O Ministério da Saúde anunciou, nesta quinta-feira (21), a adoção de um novo protocolo nacional voltado para o rastreamento do câncer colorretal no Sistema Único de Saúde (SUS). O Teste Imunoquímico Fecal (FIT) será o exame de referência para homens e mulheres assintomáticos na faixa etária de 50 a 75 anos. De acordo com a pasta, o teste possui sensibilidade variando entre 85% e 92% na identificação de possíveis alterações, o que pode beneficiar mais de 40 milhões de brasileiros ao facilitar o acesso à prevenção e à detecção precoce da doença.
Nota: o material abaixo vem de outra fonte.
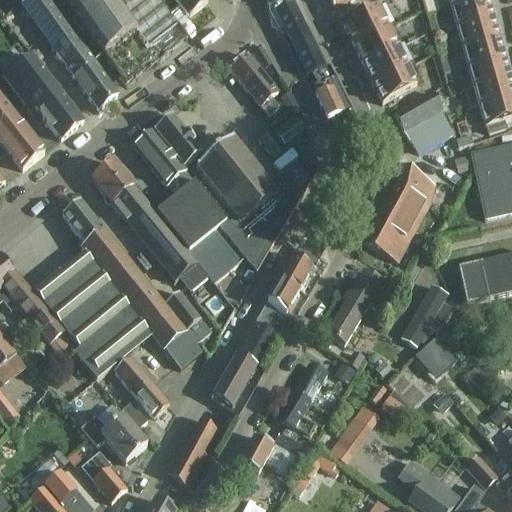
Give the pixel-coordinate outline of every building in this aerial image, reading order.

Este tipo de câncer é o segundo mais comum no Brasil, excluindo os tumores de pele não melanoma.
Estima-se que, a cada ano do triênio 2026-2028, surgirão aproximadamente 53,8 mil novos casos de câncer colorretal, conforme dados do Instituto Nacional do Câncer (Inca). Um estudo recente indicou que as mortes por essa doença podem aumentar quase três vezes até 2030. A alta taxa de mortalidade está relacionada ao fato de que muitos pacientes só descobrem a doença em estágios avançados, o que o rastreamento organizado busca evitar. O FIT é um exame que analisa fezes para detectar pequenas quantidades de sangue oculto, que são invisíveis a olho nu e podem sinalizar a presença de pólipos, lesões pré-cancerígenas ou câncer.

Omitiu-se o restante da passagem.